O trecho está na abertura do livro, é a apresentação do personagem principal. Este, por sua vez, é uma metáfora do (que o autor considerava) arquétipo do brasileiro (do alvorecer do século passado). O livro é exatamente sobre isso. O trecho define o livro todo, portanto a temática do livro é o seu contexto, para não irmos mais adiante, citando a conjuntura sócio-cultural brasileira de então.
Independentemente das flexões verbais, Mário de Andrade não fala dos brasileiros como outros (não eu). As entrelinhas são claras: nós brasileiros somos assim (como Macunaíma). Eu sei que os passos lógicos acima foram longos e algumas conexões podem estar um tanto distantes. Se for preciso, podemos nos alongar depois. O que quero mostrar é a diferença entre:
- Mi hija casada com um cholo, jamás; e
- Nosotros cholos sí que conocemos esta tierra y sus secretos.
A mesma palavra tem uma carga depreciativa enorme no primeiro caso e irônica no segundo. Na primeira desvaloriza, na segunda valoriza. Na primeira, cholo é o que é diferente de mim, fora de mim, o não-eu, e eu o deprecio em razão da diferença entre ele e eu; na segunda cholos somos todos, eu incluído, e reconheço uma qualidade derivada da igualdade entre nós, apesar de que nos discriminem. A discriminação por parte dos "outros" dobra o mérito: se somos nós os bons, aqueles "outros" que nos discriminam serão os maus.
Em vista do que vai acima, quais são as abordagens possíveis para uma tradução do Macunaíma?
- Eu argentino digo que nós argentinos somos assim: impossível, os personagens e passagens não retratam o argentino arquetípico.
- Eu argentino digo que eles os brasileiros são assim: impossível, violaria a relação de pertinência entre o autor e os fatos e personagens retratados.
- Eu brasileiro digo (em Espanhol) que nós brasileiros somos assim: única opção viável. Nesse caso, não traduziria a palavra “crioulo”. Bem como não traduziria os nomes indígenas, Macunaíma continuaria vivendo as mesmas aventuras pelas mesmas cidades brasileiras.

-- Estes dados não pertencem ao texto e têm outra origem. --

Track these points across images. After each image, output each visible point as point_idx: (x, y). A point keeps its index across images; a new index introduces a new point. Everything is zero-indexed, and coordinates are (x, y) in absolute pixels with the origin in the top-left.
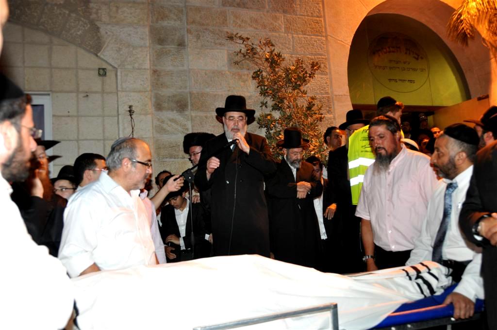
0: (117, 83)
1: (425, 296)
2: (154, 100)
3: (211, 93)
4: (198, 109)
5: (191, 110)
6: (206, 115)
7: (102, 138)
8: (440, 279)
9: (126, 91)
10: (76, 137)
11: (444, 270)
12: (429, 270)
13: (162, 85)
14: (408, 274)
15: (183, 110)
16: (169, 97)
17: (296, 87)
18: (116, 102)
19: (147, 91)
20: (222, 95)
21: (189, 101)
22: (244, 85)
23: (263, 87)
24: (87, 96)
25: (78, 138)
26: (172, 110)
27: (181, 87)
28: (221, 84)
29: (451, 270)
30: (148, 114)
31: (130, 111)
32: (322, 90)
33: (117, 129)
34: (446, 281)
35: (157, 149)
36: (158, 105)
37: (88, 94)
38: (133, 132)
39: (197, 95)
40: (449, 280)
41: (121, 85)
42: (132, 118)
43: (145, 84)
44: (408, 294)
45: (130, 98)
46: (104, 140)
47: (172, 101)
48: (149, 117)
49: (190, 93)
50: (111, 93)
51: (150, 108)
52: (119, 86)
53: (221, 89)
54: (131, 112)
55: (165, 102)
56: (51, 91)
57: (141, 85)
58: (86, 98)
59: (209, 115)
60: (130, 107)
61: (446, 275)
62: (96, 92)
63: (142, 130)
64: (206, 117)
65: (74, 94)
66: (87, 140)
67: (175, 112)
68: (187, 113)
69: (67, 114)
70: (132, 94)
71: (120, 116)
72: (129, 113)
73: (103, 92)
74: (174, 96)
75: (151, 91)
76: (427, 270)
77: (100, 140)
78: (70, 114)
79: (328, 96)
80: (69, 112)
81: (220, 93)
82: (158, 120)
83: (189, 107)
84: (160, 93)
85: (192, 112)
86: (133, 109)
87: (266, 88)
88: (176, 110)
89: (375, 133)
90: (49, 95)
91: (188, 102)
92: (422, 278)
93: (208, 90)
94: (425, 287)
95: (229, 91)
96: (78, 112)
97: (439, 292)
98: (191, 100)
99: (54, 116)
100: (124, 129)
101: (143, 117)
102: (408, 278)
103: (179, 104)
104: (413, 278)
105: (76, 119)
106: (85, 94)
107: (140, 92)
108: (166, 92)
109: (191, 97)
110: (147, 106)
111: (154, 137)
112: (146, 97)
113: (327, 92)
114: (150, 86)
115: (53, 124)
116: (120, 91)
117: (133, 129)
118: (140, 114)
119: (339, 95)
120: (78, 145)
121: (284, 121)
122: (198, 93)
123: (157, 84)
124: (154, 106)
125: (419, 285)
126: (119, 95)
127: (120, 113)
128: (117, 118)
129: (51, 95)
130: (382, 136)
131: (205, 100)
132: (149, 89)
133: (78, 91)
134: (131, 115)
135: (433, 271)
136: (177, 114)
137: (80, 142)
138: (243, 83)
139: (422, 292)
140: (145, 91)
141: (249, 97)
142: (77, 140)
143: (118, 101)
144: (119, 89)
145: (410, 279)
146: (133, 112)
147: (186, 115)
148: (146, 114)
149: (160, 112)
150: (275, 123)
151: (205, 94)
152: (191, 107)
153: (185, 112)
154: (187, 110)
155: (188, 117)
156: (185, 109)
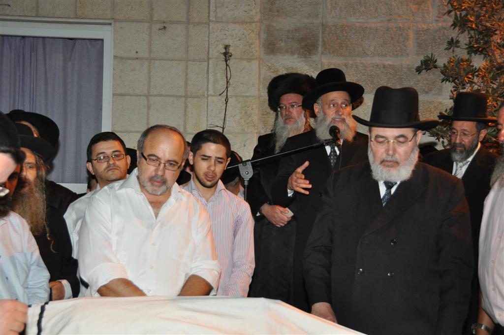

O leitor que desconhecer o contexto perde bastante. Mas isso não é demérito da tradução, é característica da obra original. Garanto que muitos brasileiros também deixam de perceber sutilezas da obra. Assim como os estrangeiros tendem a sofrer mais com a perda das minúcias, pela distância cultural, também os brasileiros de hoje, à distância de um século do contexto original, tendem a compreender menos da obra.